It's no secret that we, the artistic types, have a tendency to over analyze things. In fact, I'd say to some degree, the more artistic you are, the more prone you are to some level of perfectionism.
While some may hold the banner of perfection high above their heads, there does exist a greater possibility that too much time on an idea, concept, or melody can ultimately reduce the original promise to something that's over complicated and unworkable.
This is especially true with music. If you think about it, some of the best songs you'll ever write tend to be songs that just flowed out of you. You didn't really think, you just played. I know for me, I've written some of my best works when I was actually giving a class, or a demonstration. I'd just throw some stuff down quickly, for the sake of time. Then, before you know it, I'm jamming out and it just sounds good.

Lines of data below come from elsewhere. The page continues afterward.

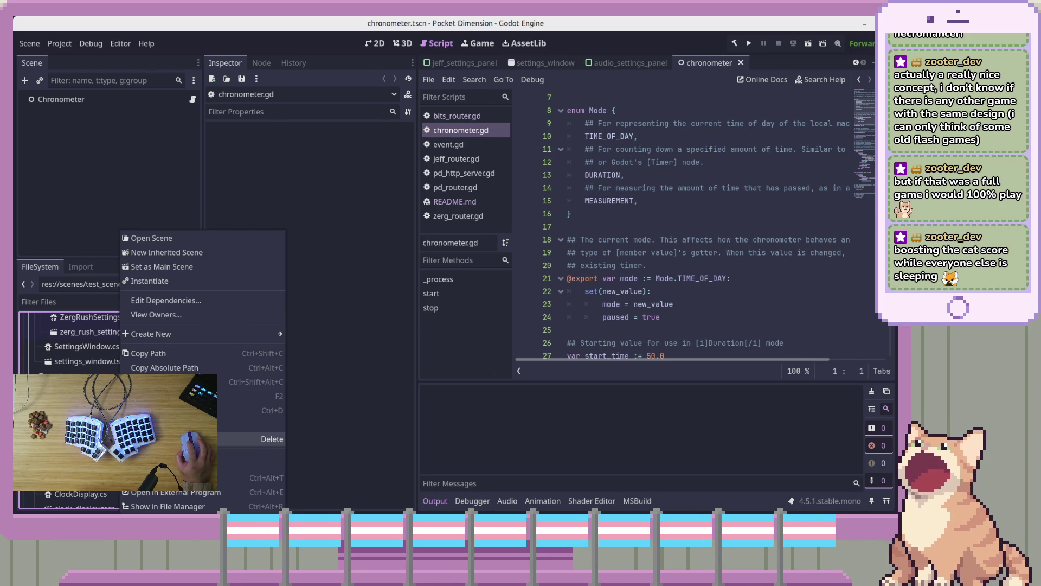
left_click(250, 439)
left_click(543, 323)
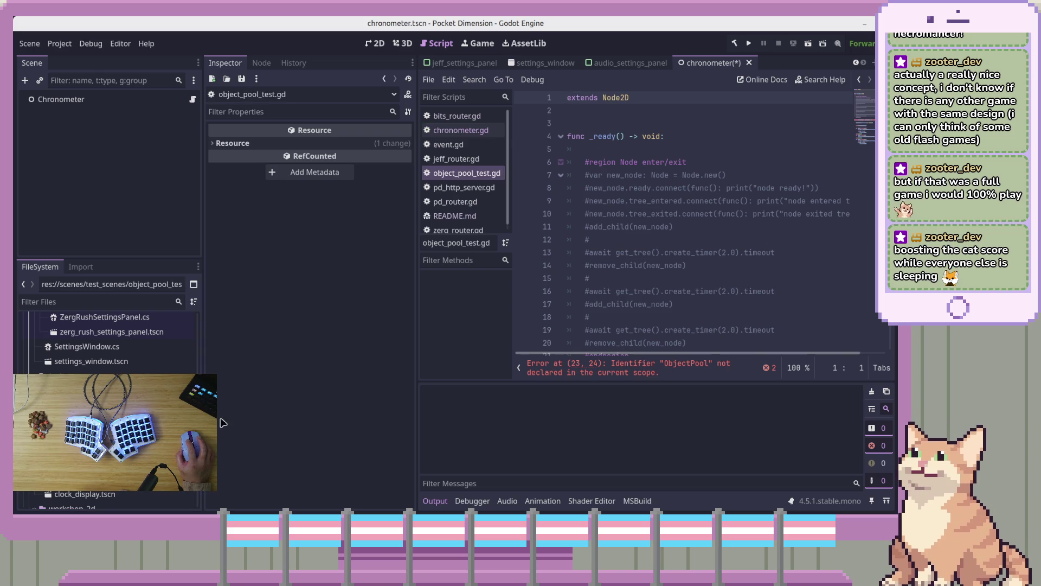
Step: Put the caret on line 23 of object_pool_test.gd, where ObjectPool is undeclared
scroll(872, 126, "down", 3)
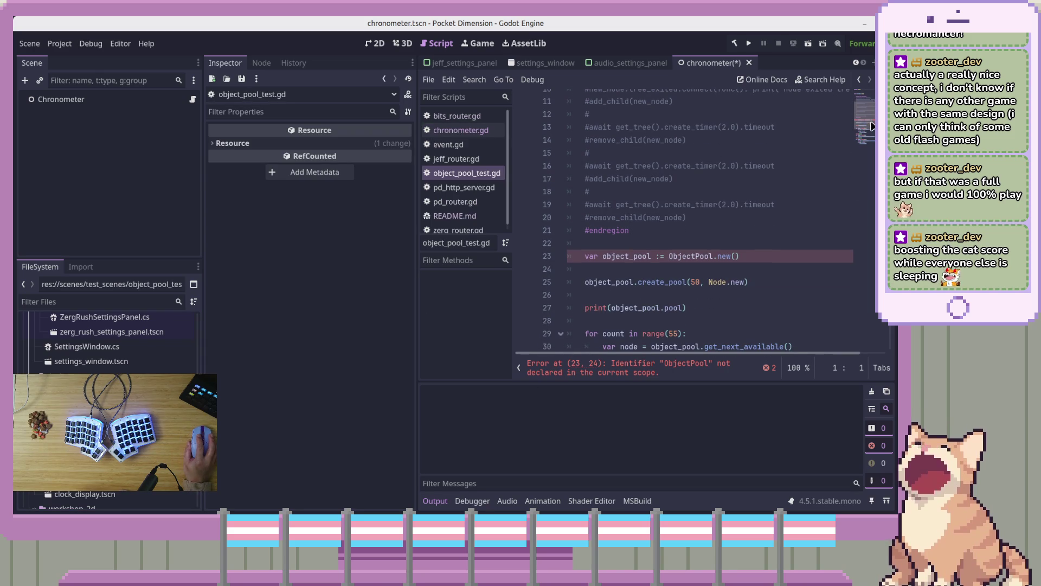
right_click(781, 127)
scroll(712, 237, "up", 1)
left_click(717, 265)
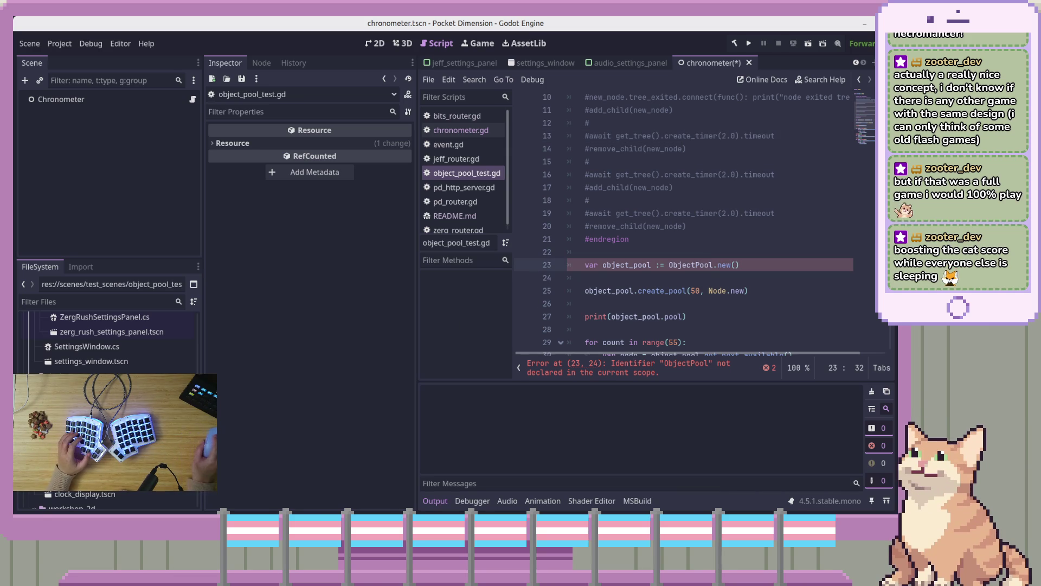
key("alt+Tab")
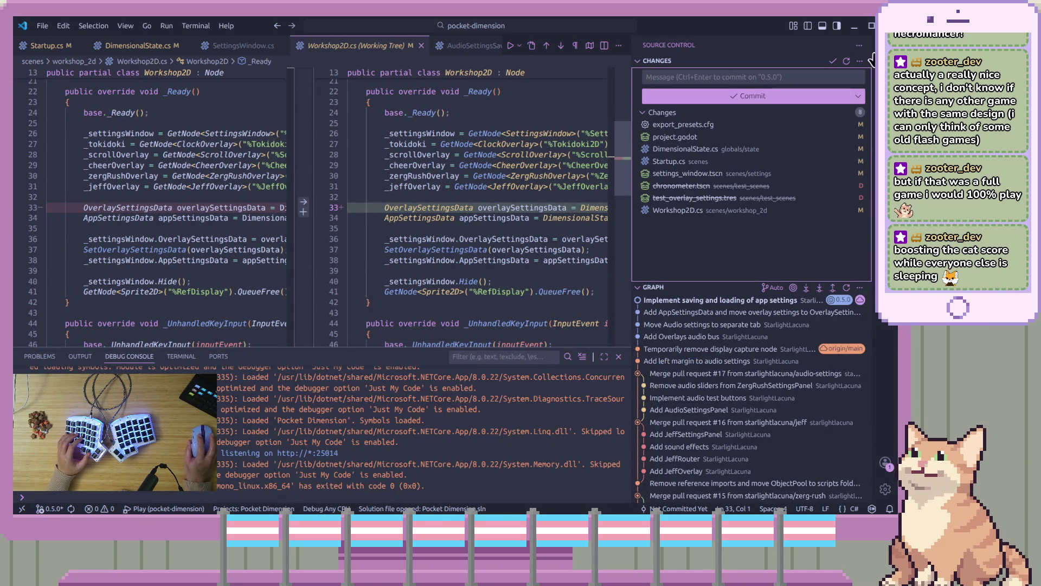
Step: Open scripts/systems/ObjectPool.cs from the Explorer and read the ObjectPool class and its constructor
key("ctrl+shift+e")
scroll(754, 293, "down", 2)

After doing this a few times, I decided that it was time to figure out the formula for this lightning creativity. And, here's what I came up with'"The 5-Minute Rule. Try it, and see if it works for you.
Step 1 - Play, but don't think...
Start off with any instrument within your DAW, hands, or even whistle. Don't think about it, just record whatever comes to mind. It doesn't have to be good, it doesn't even have to feel right. Just do it! Though, I would suggest keeping the recording somewhere in between 8 to 16 measures. You don't necessarily know if this will be a chorus, intro, or what not. But, it is good to have it segmented with some sense of organization. Plus, you want to be able to loop, right?
You may be tempted to start off with a favorite patch, or something familiar. I, personally, would advise an instrument, or patch that you've never used. Remember, you can always change it later.